> TASK: Reproduce the text of every item below word for word, and leave the pictures out.

Dataset excerpts
☆ ☆ ☆

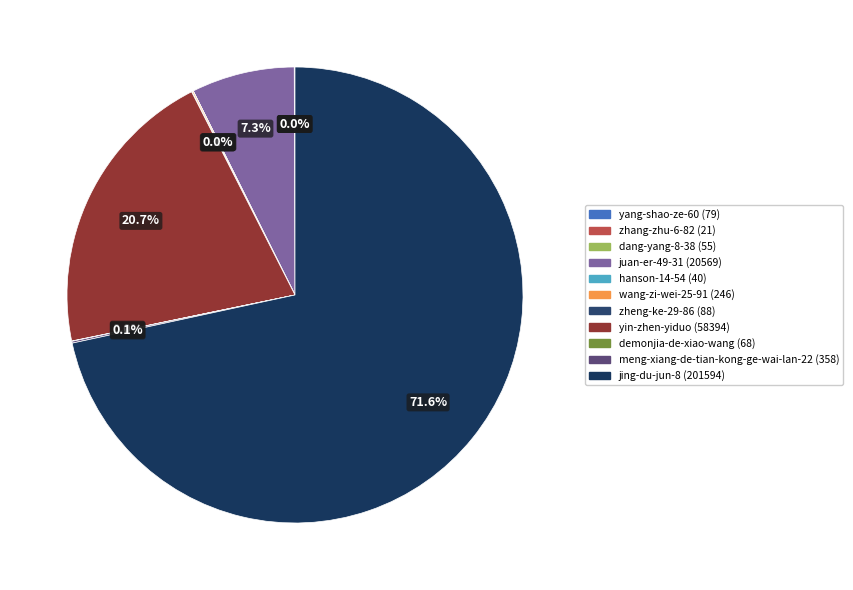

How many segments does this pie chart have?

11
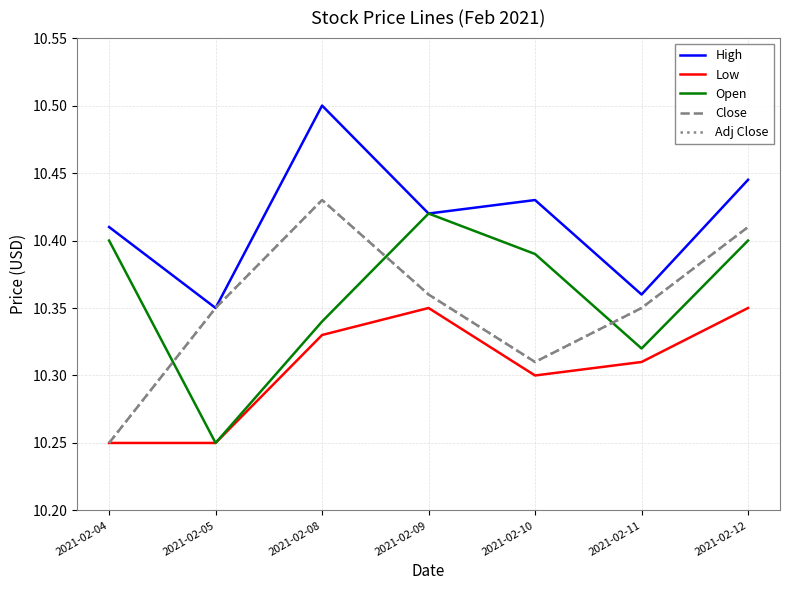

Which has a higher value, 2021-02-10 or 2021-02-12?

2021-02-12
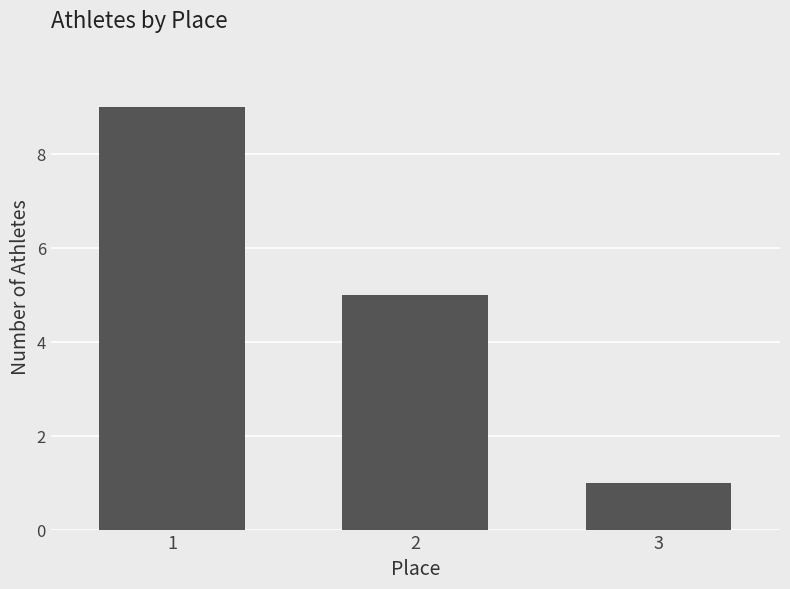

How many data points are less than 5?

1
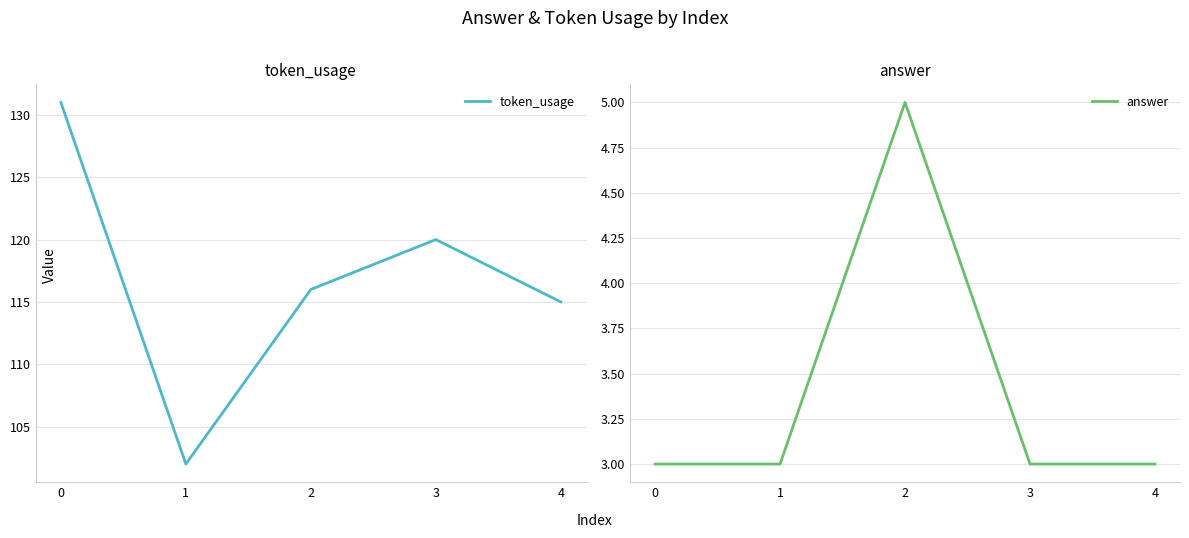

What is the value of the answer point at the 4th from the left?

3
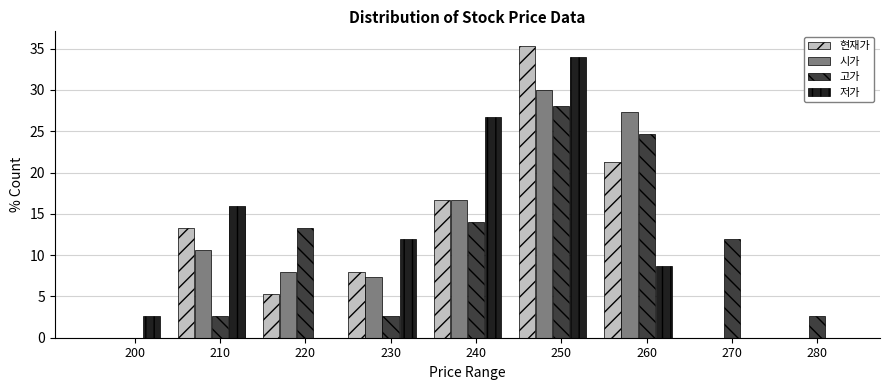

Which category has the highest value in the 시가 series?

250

☆ ☆ ☆

> SOLUTION TO THE EXERCISE:
How many segments does this pie chart have?

11

Which has a higher value, 2021-02-10 or 2021-02-12?

2021-02-12

How many data points are less than 5?

1

What is the value of the answer point at the 4th from the left?

3

Which category has the highest value in the 시가 series?

250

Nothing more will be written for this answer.